UTF-8 and "Non-Shortest Form" (R2)

To:	UTC
From:	Mark Davis
Date:	2000-10-15
Re:	UTF-8 and "Non-Shortest Form" (R2)

The following is a proposal for tightening up the language for UTF-8 to close the "non-shortest form" issue. It is modified from the previous paper, taking in feedback from the mailing list. I suggest that two additional steps be taken:

the UTF-8 program in http://www.unicode.org/Public/PROGRAMS/CVTUTF/ be upgraded.
a conformance test file be added to Unicode 3.1.

The current C12 forbids the generation of "non-shortest form", and forbids the interpretation of illegal sequences, but not non-shortest form. We still need to allow for programs that do fast processing with no error checking where the data is guaranteed to be well-formed, but otherwise we can extend the prohibition on illegal byte sequences to be all ill-formed byte sequences, not just illegal byte sequences. We also need to change the definition of UTF-8 to make absolutely clear what is ill-formed. (The definition of UTF-8 is in Chapter 3, and duplicated in http://www.unicode.org/unicode/faq/utf_bom.html.)

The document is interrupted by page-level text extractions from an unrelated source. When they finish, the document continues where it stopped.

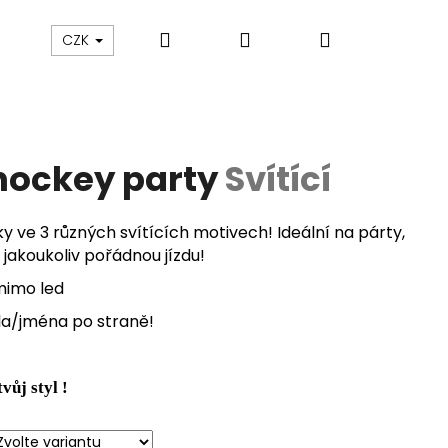
Hledat
Přihlášení
Nákupní
KŠILTOVKY
DOPLŇKY
CZECH ICE
HOKEJO
CZK
košík
 hockey party
Svítící
y ve 3 různých svítících motivech! Ideální na párty,
jakoukoliv pořádnou jízdu!
 mimo led
sla/jména po straně!
Následující
tvůj styl !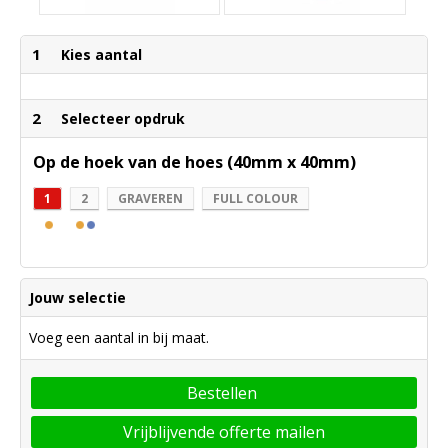
1
Kies aantal
2
Selecteer opdruk
Op de hoek van de hoes (40mm x 40mm)
1
2
GRAVEREN
FULL COLOUR
Jouw selectie
Voeg een aantal in bij maat.
Bestellen
Vrijblijvende offerte mailen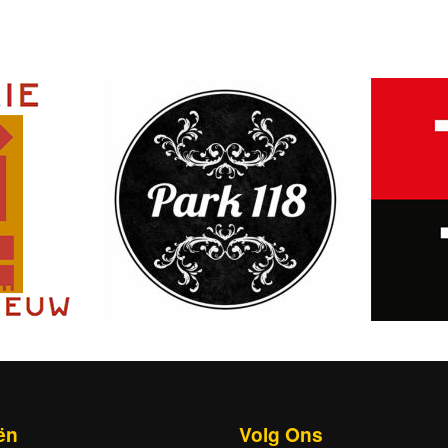
ën
Volg Ons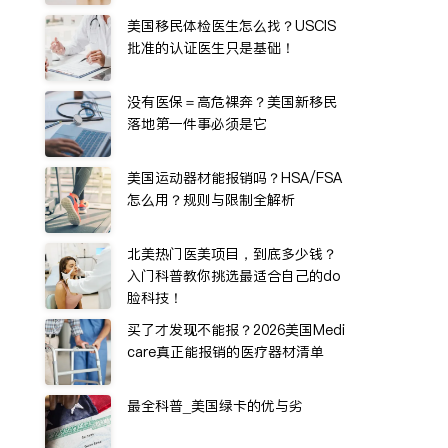
美国移民体检医生怎么找？USCIS
批准的认证医生只是基础！
没有医保＝高危裸奔？美国新移民
落地第一件事必须是它
美国运动器材能报销吗？HSA/FSA
怎么用？规则与限制全解析
北美热门医美项目，到底多少钱？
入门科普教你挑选最适合自己的do
脸科技！
买了才发现不能报？2026美国Medi
care真正能报销的医疗器材清单
最全科普_美国绿卡的优与劣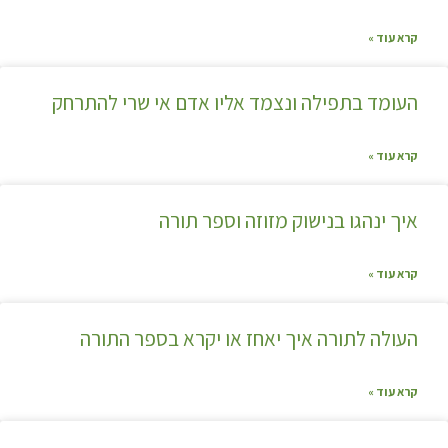
קרא עוד »
העומד בתפילה ונצמד אליו אדם אי שרי להתרחק
קרא עוד »
איך ינהגו בנישוק מזוזה וספר תורה
קרא עוד »
העולה לתורה איך יאחז או יקרא בספר התורה
קרא עוד »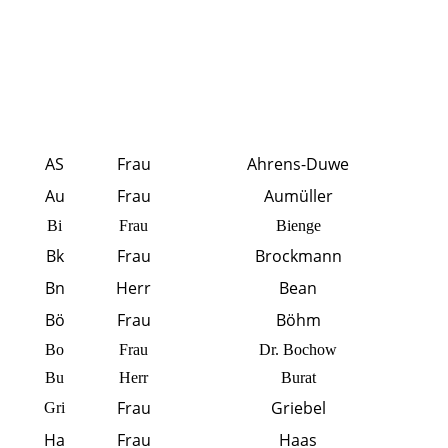
AS
Frau
Ahrens-Duwe
Au
Frau
Aumüller
Bi
Frau
Bienge
Bk
Frau
Brockmann
Bn
Herr
Bean
Bö
Frau
Böhm
Bo
Frau
Dr. Bochow
Bu
Herr
Burat
Frau
Griebel
Gri
Ha
Frau
Haas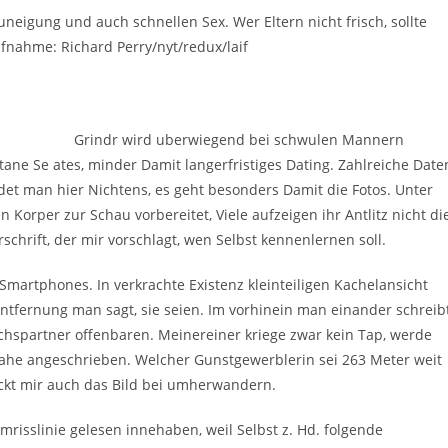
Zuneigung und auch schnellen Sex. Wer Eltern nicht frisch, sollte
fnahme: Richard Perry/nyt/redux/laif
Grindr wird uberwiegend bei schwulen Mannern
ane Se ates, minder Damit langerfristiges Dating. Zahlreiche Date
et man hier Nichtens, es geht besonders Damit die Fotos. Unter
 Korper zur Schau vorbereitet, Viele aufzeigen ihr Antlitz nicht di
schrift, der mir vorschlagt, wen Selbst kennenlernen soll.
martphones. In verkrachte Existenz kleinteiligen Kachelansicht
 Entfernung man sagt, sie seien. Im vorhinein man einander schreibt
hspartner offenbaren. Meinereiner kriege zwar kein Tap, werde
 Nahe angeschrieben. Welcher Gunstgewerblerin sei 263 Meter weit
ickt mir auch das Bild bei umherwandern.
Umrisslinie gelesen innehaben, weil Selbst z. Hd. folgende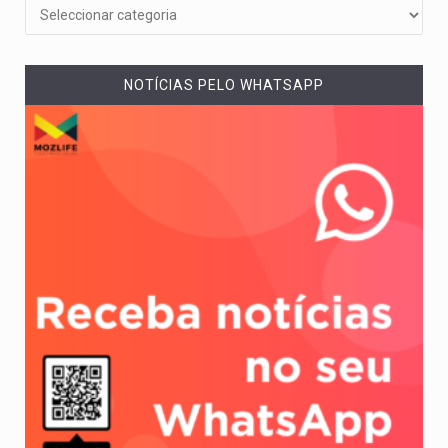
NOTÍCIAS PELO WHATSAPP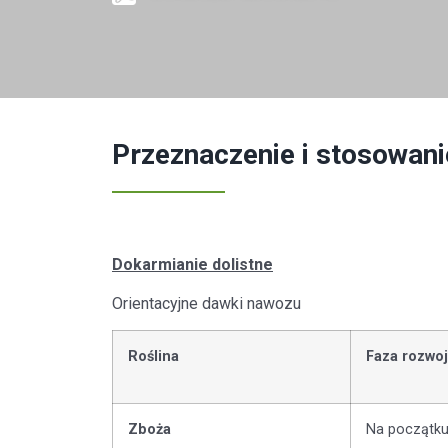
Przeznaczenie i stosowani
Dokarmianie dolistne
Orientacyjne dawki nawozu
Roślina
Faza rozwoj
Zboża
Na początku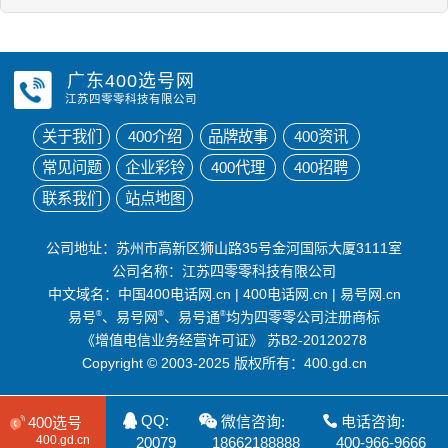
广东400选号网
江苏四零零科技有限公司
关于我们
400介绍
品牌故事
400资讯
常见问题
企业彩铃
400代理
400招聘
联系我们
站点地图
公司地址：苏州市高新区狮山路35号金河国际大厦3111室
公司名称：江苏四零零科技有限公司
中文域名：
中国400电话网.cn
|
400电话网.cn
|
易号网.cn
易号
®
、易号网
®
、易号通
®
均为四零零公司注册商标
《增值电信业务经营许可证》
苏B2-20120278
Copyright © 2003-2025 版权所有：400.gd.cn
QQ:
微信咨询:
电话咨询:
400选号
400.gd.cn
20079
18662188888
400-966-9666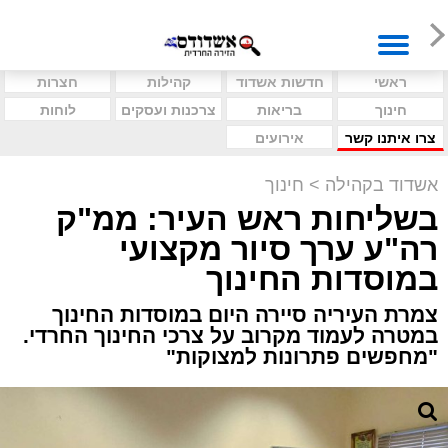
ראשי
חדשות אשדוד
קהילות
חצרות
חינוך
בריאות
צרכנות ועסקים
לוחות
צרו איתנו קשר
אירועים
אשדוד בקהילה
>
חינוך
בשליחות ראש העיר: ממ"ק
רה"ע ערך סיור מקצועי
במוסדות החינוך
צמרת העיריה סיירה היום במוסדות החינוך
במטרה לעמוד מקרוב על צרכי החינוך החרדי.
"מחפשים פתרונות למצוקות"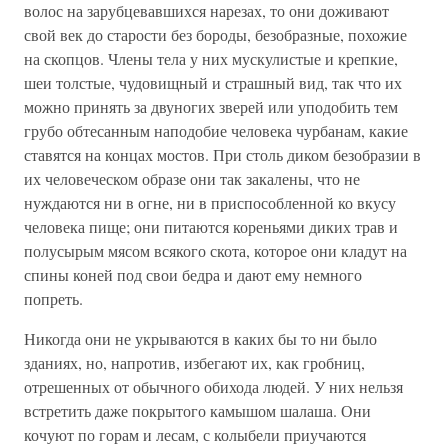
волос на зарубцевавшихся нарезах, то они доживают
свой век до старости без бороды, безобразные, похожие
на скопцов. Члены тела у них мускулистые и крепкие,
шеи толстые, чудовищный и страшный вид, так что их
можно принять за двуногих зверей или уподобить тем
грубо обтесанным наподобие человека чурбанам, какие
ставятся на концах мостов. При столь диком безобразии в
их человеческом образе они так закалены, что не
нуждаются ни в огне, ни в приспособленной ко вкусу
человека пище; они питаются кореньями диких трав и
полусырым мясом всякого скота, которое они кладут на
спины коней под свои бедра и дают ему немного
попреть.
Никогда они не укрываются в каких бы то ни было
зданиях, но, напротив, избегают их, как гробниц,
отрешенных от обычного обихода людей. У них нельзя
встретить даже покрытого камышом шалаша. Они
кочуют по горам и лесам, с колыбели приучаются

To do this, we make the following normative modifications:

Modify C12 as follows:

C12

When a process generates data in a Unicode Transformation Format, it shall not emit ill-formed byte sequences. When a process interprets data in a Unicode Transformation Format, it shall treat ill-formed ~~illegal~~ byte sequences as an error condition unless the data is guaranteed to be well-formed.

Modify D36 as follows:

D36	UTF-8 is the Unicode Transformation Format that serializes a Unicode scalar value as a sequence of one to four bytes, as specified in Table 3.1. A byte sequence is ill-formed UTF-8 if and only if some sequence of those bytes matches one (or more) of the lines in Table 3.1b

Add the following table and text:

Table 3.1b. Ill-Formed UTF-8 Byte Sequences
	1 Byte	2 Bytes	3 Bytes	4 Bytes	5 Bytes
1	C0 - C1
2	F5 - FF
3	C2-DF	00-7F, C0-FF
4	E0	00-9F, C0-FF
5	E1-EF	00-7F, C0-FF
6	F0	00-9F, C0-FF
7	F4	00-7F, 90-FF
8	E0-EF	XX	00-7F, C0-FF
9	F0-F4	XX	00-7F, C0-FF
10	F0-F4	XX	XX	00-7F, C0-FF
11	ED	A0-AF	XX	ED	B0-BF

Table 3.1b. lists all of the byte sequences that are ill-formed in UTF-8. The "XX" in any cell matches any byte whatsoever, otherwise the specific byte range is listed. Thus

the sequence <E3, 80, C0> is ill-formed because the three bytes match line 8.
the sequence <E3, FF, C0> is ill-formed for a number of reasons: the three bytes match lines 5 and 8, the second byte matches line 2, and the third byte matches line 1.
the sequence <ED, A0, 80, ED, B0, 80> is ill-formed because the first 5 bytes match line 11.
the sequence <ED, A0, 80, 7F> is well-formed — no subsequence matches any line.